## Your task
Recast the records below as a numbered list, from the start through the line containing "För att ge dig", inclusive, leaving out any blank lines.

-- Source information follows --

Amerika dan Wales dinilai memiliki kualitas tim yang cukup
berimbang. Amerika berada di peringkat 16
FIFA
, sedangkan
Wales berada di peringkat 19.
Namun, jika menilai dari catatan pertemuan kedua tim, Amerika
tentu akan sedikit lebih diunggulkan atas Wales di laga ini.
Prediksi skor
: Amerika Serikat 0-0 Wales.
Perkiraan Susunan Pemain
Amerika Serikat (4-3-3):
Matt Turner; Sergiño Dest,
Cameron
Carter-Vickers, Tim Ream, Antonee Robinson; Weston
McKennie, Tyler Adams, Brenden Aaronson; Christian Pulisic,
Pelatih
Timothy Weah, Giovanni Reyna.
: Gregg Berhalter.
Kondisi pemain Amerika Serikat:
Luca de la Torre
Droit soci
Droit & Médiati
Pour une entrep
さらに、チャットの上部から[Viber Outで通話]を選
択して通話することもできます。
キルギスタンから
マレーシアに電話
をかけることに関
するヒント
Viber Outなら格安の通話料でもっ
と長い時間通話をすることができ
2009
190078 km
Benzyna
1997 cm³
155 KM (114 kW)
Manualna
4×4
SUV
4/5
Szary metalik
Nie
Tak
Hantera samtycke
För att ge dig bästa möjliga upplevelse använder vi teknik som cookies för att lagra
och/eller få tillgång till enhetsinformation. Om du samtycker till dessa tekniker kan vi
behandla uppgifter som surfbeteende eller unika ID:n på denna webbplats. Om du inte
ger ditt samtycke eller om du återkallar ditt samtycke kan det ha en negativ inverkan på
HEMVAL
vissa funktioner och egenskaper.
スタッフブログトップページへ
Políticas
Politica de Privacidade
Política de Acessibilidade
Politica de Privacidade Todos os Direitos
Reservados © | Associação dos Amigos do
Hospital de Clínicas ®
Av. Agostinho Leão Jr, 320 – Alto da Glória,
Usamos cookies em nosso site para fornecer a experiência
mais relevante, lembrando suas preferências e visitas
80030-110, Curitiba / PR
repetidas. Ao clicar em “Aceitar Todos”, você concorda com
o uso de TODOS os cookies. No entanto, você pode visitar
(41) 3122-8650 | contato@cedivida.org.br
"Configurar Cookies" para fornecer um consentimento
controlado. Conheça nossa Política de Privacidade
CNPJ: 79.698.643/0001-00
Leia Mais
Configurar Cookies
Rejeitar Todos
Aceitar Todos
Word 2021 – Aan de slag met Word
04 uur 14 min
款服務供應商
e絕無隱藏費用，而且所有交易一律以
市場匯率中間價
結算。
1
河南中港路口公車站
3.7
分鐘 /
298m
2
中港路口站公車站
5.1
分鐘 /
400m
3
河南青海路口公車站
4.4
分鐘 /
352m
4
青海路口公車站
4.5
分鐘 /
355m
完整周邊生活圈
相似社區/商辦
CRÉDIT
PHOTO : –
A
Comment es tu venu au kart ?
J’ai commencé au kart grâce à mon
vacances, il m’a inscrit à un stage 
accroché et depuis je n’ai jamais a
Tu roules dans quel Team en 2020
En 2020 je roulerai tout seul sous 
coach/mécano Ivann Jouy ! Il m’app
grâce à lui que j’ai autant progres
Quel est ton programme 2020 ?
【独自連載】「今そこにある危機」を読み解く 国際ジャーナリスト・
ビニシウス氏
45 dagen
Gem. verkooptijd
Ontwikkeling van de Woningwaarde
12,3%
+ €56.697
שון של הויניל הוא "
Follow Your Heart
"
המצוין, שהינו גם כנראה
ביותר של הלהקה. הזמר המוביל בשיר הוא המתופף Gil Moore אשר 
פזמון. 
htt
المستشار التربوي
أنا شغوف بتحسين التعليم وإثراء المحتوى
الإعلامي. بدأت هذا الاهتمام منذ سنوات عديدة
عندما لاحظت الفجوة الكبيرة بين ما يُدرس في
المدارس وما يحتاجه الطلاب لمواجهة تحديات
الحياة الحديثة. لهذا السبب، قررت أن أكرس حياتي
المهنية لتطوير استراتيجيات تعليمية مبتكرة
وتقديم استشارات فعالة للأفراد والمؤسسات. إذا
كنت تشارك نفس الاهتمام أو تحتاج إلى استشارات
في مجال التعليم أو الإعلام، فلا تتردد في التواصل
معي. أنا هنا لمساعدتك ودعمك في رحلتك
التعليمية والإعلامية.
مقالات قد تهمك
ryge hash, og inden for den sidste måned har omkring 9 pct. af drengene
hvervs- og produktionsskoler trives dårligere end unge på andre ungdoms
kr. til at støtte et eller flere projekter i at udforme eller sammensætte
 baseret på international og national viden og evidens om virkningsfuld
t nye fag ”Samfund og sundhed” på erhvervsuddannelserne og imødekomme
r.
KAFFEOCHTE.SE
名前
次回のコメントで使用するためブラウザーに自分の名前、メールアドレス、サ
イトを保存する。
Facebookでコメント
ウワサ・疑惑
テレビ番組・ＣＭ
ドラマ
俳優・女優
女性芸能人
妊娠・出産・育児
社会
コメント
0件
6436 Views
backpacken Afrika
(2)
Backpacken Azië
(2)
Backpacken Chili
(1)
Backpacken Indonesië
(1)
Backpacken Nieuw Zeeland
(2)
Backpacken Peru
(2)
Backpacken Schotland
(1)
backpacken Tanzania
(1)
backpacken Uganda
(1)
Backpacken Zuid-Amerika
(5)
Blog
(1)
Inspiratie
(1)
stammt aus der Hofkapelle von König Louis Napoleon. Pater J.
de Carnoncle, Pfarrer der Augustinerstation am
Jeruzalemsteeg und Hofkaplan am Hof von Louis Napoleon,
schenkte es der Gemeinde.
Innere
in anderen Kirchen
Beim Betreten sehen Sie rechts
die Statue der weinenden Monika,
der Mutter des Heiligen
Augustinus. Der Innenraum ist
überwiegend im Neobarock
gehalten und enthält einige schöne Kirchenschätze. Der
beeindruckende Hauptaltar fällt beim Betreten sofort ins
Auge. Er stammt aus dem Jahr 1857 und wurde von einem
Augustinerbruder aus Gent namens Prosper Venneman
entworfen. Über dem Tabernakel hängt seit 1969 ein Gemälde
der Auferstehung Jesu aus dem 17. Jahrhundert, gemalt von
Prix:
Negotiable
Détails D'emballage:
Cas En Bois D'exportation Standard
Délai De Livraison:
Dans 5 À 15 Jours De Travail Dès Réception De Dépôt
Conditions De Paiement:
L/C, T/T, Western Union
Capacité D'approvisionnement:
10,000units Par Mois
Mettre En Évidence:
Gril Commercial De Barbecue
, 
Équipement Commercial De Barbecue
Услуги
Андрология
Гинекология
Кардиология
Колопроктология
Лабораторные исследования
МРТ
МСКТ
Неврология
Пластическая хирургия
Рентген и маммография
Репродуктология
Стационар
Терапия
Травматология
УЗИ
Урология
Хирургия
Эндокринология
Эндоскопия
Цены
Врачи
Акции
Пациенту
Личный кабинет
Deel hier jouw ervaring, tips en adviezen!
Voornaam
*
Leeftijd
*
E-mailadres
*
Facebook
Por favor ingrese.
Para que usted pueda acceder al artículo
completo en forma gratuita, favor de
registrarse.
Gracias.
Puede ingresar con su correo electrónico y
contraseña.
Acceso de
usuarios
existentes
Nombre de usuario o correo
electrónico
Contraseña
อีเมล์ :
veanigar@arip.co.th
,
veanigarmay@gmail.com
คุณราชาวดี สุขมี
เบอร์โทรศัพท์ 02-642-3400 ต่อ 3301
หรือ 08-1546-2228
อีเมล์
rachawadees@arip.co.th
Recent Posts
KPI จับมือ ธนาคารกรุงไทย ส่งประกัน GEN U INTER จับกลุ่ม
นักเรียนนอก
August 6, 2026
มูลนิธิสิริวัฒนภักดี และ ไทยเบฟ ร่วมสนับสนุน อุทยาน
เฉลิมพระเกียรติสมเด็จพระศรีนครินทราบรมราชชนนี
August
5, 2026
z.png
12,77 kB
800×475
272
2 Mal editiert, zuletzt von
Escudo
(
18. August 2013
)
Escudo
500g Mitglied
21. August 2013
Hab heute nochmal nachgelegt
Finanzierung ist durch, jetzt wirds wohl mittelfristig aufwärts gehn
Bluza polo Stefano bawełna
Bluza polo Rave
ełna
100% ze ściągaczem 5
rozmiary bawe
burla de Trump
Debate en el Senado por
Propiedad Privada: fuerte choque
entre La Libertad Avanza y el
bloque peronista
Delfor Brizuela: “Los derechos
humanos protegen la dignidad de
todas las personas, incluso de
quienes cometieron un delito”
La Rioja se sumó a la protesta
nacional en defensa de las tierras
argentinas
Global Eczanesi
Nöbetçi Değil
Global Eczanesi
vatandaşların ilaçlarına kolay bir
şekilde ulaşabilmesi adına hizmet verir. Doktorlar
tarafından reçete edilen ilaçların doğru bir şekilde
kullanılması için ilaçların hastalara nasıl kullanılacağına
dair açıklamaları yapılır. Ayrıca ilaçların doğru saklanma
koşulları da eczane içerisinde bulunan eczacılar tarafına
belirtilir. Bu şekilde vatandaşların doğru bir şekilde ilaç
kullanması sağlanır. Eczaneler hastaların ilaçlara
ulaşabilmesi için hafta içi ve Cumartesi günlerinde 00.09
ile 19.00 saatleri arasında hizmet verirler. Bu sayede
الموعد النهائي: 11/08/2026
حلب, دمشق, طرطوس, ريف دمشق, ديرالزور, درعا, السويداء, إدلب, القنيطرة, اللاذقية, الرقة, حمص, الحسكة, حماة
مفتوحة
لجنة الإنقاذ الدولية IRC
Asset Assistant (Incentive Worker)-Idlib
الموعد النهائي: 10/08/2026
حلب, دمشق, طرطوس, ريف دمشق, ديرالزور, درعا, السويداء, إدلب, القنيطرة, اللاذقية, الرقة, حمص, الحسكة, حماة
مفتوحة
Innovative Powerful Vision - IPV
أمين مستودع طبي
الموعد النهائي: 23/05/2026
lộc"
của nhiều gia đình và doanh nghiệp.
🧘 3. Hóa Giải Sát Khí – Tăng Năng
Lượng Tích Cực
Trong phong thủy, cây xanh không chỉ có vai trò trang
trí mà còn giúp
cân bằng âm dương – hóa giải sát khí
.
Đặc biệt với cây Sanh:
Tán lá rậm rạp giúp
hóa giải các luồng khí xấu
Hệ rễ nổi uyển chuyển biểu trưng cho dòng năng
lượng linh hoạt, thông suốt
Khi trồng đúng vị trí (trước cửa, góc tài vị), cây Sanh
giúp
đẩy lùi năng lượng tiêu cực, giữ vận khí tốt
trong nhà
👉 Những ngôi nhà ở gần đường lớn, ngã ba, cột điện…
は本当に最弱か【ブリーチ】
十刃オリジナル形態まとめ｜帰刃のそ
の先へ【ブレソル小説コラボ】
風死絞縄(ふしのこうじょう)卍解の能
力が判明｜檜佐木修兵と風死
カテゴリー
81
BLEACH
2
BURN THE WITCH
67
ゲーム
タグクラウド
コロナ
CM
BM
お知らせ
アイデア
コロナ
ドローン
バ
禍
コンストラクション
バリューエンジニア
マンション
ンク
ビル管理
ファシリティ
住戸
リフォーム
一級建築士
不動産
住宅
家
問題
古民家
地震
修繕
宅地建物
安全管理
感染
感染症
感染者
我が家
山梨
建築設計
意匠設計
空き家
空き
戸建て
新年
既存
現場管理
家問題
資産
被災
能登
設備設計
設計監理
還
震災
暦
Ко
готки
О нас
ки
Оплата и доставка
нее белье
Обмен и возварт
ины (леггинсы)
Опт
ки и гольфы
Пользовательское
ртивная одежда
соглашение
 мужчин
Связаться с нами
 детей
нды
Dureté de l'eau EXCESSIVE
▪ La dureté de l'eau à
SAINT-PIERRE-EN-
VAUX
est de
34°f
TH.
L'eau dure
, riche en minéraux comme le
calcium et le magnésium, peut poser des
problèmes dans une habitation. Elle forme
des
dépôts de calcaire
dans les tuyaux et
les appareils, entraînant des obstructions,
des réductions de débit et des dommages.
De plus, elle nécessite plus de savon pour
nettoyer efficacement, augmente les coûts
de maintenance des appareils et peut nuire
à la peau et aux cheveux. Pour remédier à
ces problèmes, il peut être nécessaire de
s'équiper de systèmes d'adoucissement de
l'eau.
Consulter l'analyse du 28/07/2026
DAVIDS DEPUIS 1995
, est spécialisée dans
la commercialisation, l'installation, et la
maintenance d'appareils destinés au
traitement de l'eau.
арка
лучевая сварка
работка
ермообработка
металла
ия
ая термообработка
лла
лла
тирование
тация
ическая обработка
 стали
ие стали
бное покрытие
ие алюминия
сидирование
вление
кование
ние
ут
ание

-- Source information concluded --

## Written answer
1. Amerika dan Wales dinilai memiliki kualitas tim yang cukup
2. berimbang. Amerika berada di peringkat 16
3. FIFA
4. , sedangkan
5. Wales berada di peringkat 19.
6. Namun, jika menilai dari catatan pertemuan kedua tim, Amerika
7. tentu akan sedikit lebih diunggulkan atas Wales di laga ini.
8. Prediksi skor
9. : Amerika Serikat 0-0 Wales.
10. Perkiraan Susunan Pemain
11. Amerika Serikat (4-3-3):
12. Matt Turner; Sergiño Dest,
13. Cameron
14. Carter-Vickers, Tim Ream, Antonee Robinson; Weston
15. McKennie, Tyler Adams, Brenden Aaronson; Christian Pulisic,
16. Pelatih
17. Timothy Weah, Giovanni Reyna.
18. : Gregg Berhalter.
19. Kondisi pemain Amerika Serikat:
20. Luca de la Torre
21. Droit soci
22. Droit & Médiati
23. Pour une entrep
24. さらに、チャットの上部から[Viber Outで通話]を選
25. 択して通話することもできます。
26. キルギスタンから
27. マレーシアに電話
28. をかけることに関
29. するヒント
30. Viber Outなら格安の通話料でもっ
31. と長い時間通話をすることができ
32. 2009
33. 190078 km
34. Benzyna
35. 1997 cm³
36. 155 KM (114 kW)
37. Manualna
38. 4×4
39. SUV
40. 4/5
41. Szary metalik
42. Nie
43. Tak
44. Hantera samtycke
45. För att ge dig bästa möjliga upplevelse använder vi teknik som cookies för att lagra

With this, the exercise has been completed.